1783 : Paris bruisse d’une rumeur singulière. Une machine venue de Vienne joue aux échecs. Non pas un simple mécanisme d’horlogerie, mais une figure d’homme, grandeur naturelle, vêtue à la turque, assise derrière une commode surmontée d’un échiquier. On l’appelle le Joueur d’échecs automate, ou plus simplement le Turc. L’inventeur est un gentilhomme hongrois, Wolfgang von Kempelen (1734–1804), esprit ingénieux et homme des Lumières. À Paris, la machine est présentée par un certain Anthon. Le Journal de Paris en donne une description détaillée : avant chaque partie, l’exhibiteur ouvre les portes de la commode pour en dévoiler l’intérieur. Le public y découvre un enchevêtrement de rouages, leviers, cylindres, ressorts et cadrans. Tout semble visible. Rien ne paraît caché.

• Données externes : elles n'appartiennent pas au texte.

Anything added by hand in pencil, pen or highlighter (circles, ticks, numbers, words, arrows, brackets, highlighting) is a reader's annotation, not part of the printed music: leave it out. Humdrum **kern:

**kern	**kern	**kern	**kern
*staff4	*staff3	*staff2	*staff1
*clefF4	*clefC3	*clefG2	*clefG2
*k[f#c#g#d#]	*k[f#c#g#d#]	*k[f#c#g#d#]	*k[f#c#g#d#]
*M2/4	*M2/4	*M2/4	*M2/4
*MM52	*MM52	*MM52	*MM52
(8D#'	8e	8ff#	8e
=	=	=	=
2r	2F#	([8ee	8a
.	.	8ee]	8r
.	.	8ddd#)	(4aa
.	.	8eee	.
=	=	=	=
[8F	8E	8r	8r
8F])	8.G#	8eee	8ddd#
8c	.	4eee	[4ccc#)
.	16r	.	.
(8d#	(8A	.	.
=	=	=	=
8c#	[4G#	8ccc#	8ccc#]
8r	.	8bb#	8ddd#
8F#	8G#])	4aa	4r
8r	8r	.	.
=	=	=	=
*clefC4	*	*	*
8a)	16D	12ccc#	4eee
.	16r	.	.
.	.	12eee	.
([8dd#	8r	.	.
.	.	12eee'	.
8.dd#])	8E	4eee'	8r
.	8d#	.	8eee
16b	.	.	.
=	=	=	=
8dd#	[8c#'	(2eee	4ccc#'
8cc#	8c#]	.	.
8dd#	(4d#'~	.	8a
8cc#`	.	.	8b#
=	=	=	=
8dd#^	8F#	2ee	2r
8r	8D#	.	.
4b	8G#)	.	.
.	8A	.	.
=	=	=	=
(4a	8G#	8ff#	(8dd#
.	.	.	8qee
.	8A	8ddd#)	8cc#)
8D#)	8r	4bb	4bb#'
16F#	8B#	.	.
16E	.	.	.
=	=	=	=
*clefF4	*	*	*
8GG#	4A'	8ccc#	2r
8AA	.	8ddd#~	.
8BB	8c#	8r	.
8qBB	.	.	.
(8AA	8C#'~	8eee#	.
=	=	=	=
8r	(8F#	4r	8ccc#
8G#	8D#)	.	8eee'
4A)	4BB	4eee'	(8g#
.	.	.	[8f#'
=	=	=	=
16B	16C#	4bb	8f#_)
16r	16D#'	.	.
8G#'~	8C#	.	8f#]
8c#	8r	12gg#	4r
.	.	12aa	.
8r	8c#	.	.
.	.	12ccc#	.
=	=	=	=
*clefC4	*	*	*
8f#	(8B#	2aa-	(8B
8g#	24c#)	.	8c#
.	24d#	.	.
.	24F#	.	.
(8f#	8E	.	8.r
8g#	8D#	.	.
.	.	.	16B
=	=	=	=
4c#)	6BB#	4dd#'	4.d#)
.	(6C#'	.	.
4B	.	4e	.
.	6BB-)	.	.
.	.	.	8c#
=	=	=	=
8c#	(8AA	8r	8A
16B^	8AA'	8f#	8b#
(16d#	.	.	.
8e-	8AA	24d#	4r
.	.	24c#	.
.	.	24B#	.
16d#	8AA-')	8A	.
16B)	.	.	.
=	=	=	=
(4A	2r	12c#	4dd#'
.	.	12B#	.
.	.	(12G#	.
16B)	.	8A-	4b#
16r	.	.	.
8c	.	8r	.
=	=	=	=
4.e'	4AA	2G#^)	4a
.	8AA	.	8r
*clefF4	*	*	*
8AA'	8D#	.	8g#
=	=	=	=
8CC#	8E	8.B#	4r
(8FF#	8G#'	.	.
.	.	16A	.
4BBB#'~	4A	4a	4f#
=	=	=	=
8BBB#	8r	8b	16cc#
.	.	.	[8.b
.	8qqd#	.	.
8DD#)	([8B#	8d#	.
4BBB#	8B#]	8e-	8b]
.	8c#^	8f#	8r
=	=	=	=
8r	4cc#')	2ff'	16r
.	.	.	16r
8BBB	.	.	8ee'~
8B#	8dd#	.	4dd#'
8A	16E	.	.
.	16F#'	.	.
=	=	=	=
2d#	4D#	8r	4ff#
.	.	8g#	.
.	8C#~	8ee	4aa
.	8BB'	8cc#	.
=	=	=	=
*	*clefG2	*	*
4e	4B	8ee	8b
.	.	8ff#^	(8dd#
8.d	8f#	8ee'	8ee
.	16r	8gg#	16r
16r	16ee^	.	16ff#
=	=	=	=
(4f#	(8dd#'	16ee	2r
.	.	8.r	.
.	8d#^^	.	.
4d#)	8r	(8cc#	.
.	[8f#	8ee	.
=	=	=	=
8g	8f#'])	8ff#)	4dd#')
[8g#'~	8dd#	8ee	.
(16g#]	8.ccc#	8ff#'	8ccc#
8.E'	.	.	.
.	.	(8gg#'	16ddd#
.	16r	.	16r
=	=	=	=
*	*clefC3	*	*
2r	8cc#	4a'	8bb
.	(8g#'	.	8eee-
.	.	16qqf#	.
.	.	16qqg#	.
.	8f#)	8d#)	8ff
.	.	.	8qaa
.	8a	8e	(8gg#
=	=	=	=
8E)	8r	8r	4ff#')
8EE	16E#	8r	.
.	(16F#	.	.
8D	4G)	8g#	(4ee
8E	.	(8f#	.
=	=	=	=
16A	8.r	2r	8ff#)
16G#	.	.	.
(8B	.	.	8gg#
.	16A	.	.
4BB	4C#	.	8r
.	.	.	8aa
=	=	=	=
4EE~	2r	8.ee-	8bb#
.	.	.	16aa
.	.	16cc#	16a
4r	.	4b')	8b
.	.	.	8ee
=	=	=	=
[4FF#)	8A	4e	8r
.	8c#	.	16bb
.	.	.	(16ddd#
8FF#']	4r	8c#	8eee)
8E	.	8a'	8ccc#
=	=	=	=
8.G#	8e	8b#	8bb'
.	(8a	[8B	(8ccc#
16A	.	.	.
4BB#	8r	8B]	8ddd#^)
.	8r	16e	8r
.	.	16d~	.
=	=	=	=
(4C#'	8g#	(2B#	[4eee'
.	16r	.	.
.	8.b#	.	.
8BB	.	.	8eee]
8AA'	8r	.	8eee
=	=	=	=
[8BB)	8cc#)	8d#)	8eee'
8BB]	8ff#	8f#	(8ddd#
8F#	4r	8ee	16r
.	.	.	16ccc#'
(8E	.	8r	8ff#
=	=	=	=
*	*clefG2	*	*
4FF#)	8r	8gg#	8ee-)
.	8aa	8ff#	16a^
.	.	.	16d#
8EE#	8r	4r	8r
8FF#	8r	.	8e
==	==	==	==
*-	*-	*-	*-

Puis la partie commence. L’automate affronte le premier amateur qui ose s’asseoir en face de lui. Il déplace les pièces avec assurance, incline la tête, marque parfois une hésitation presque humaine. L’illusion est saisissante. Deux joueurs réputés de l’époque, le duc de Bouillon et l’avocat Bernard, remportent la victoire. Mais tous deux reconnaissent que la machine leur a disputé la partie avec adresse. Ce qui fascine alors n’est pas seulement la performance échiquéenne. C’est l’idée vertigineuse qu’une mécanique puisse rivaliser avec l’esprit humain. En cette fin de 1700, siècle des encyclopédistes et des expériences scientifiques, le public oscille entre admiration technique et soupçon de mystification. La machine est-elle vraiment autonome ? N’y aurait-il pas quelque secret dissimulé dans la commode ? Le Joueur d’échecs automate s’inscrit dans cette tradition des spectacles savants où la science devient attraction. À mi-chemin entre démonstration mécanique et illusion théâtrale, il préfigure déjà nos débats modernes sur l’intelligence artificielle. Car derrière le décor oriental et les engrenages soigneusement exhibés, le véritable spectacle n’est peut-être pas la partie d’échecs… mais la croyance du public.

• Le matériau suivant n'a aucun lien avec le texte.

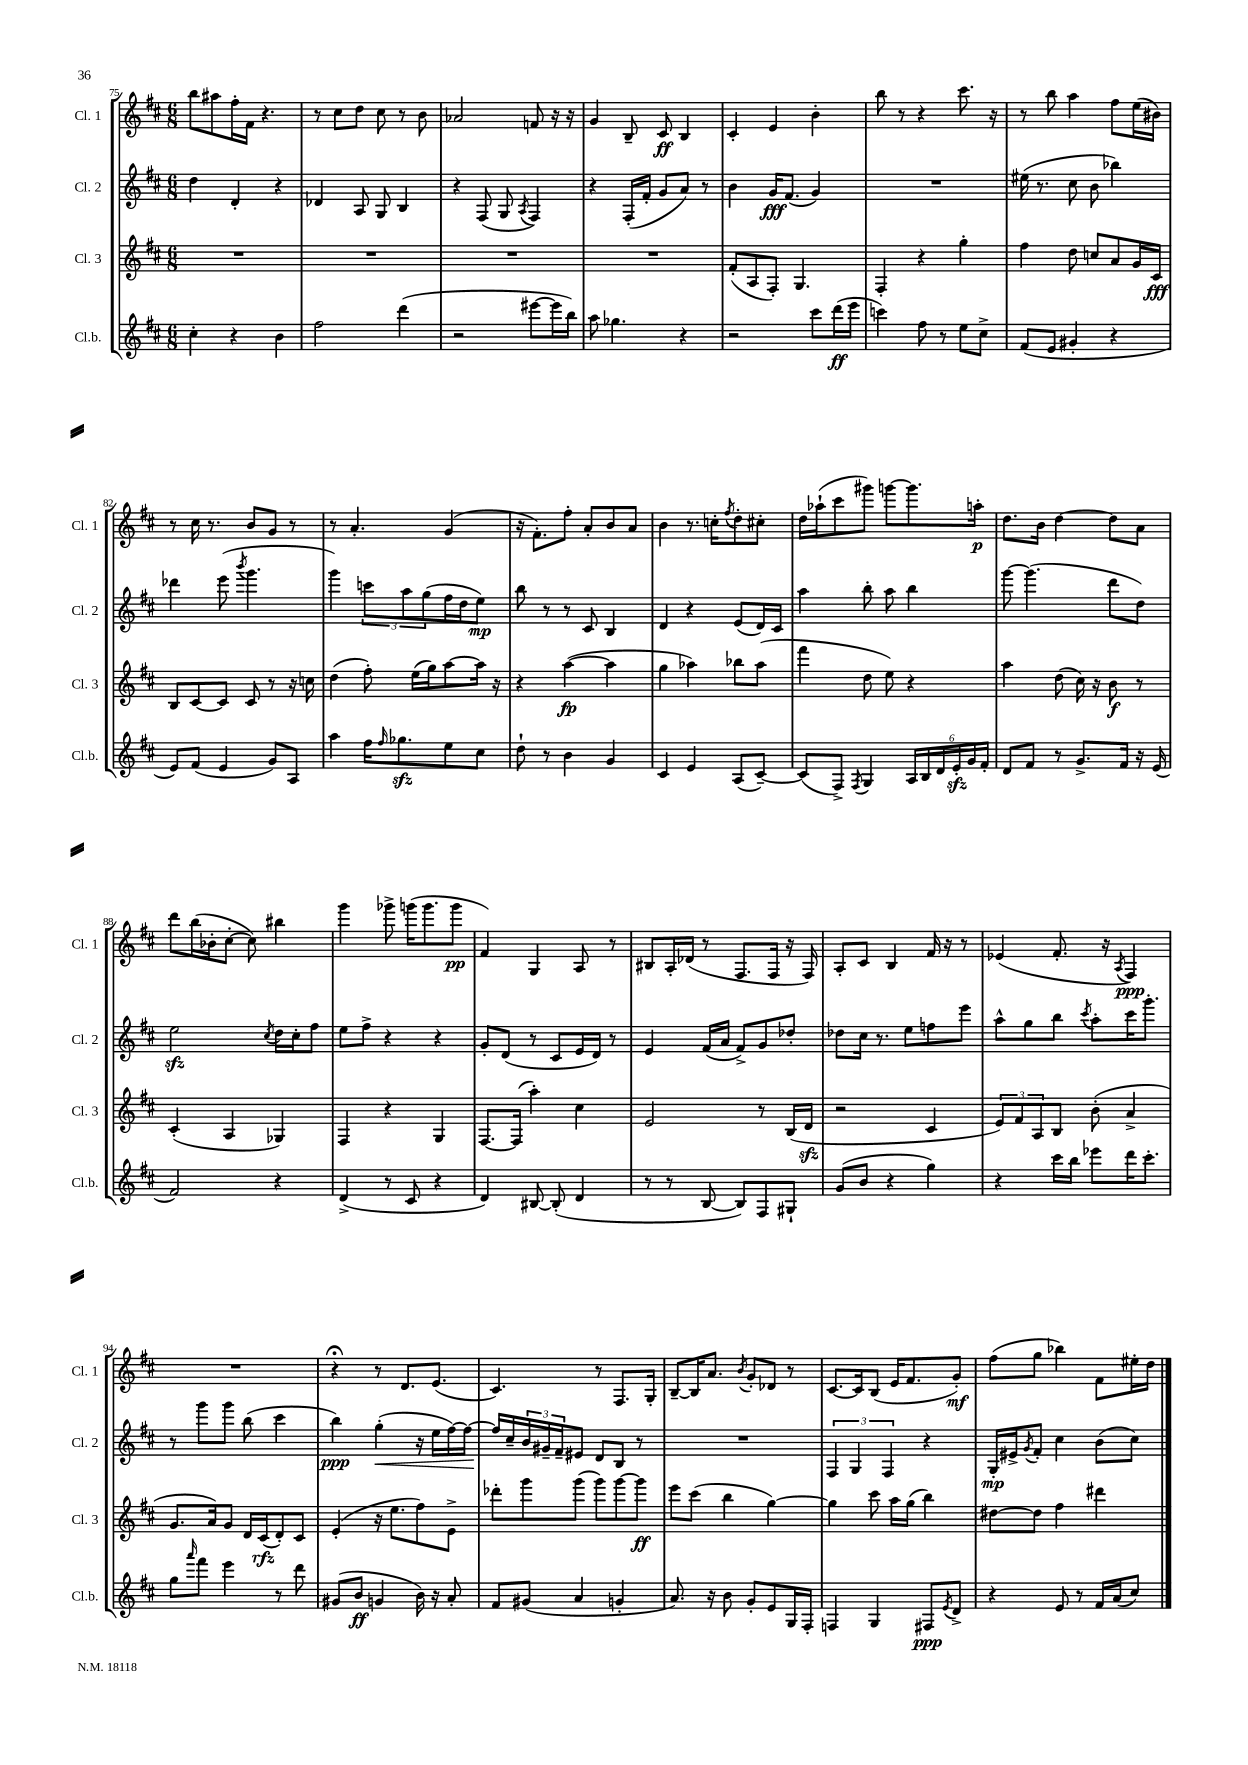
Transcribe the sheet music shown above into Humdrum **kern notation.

Le Joueur d’échecs automate, que l’on appelait aussi le Turc, n’était pas une machine capable de penser. Il s’agissait d’un trucage très sophistiqué. À l’intérieur de la grande commode sur laquelle reposait l’échiquier se cachait en réalité un véritable joueur d’échecs. Grâce à un système de compartiments mobiles, l’opérateur pouvait se déplacer à l’intérieur lorsque l’exhibiteur ouvrait les portes pour montrer les rouages au public. On avait ainsi l’impression que la machine était entièrement mécanique. Le plateau était conçu de manière à transmettre les mouvements de l’adversaire à la personne dissimulée. Celle-ci actionnait ensuite des leviers qui permettaient de faire bouger le bras de l’automate et déplacer les pièces. Le public voyait une figure habillée à la turque, qui inclinait la tête et jouait avec assurance… mais derrière la façade se trouvait un homme bien réel. Le génie de l’invention ne résidait donc pas dans une intelligence artificielle avant l’heure, mais dans l’art de l’illusion. Le Joueur d’échecs automate était moins une machine qu’un spectacle, mêlant mécanique, mystère et mise en scène savamment orchestrée.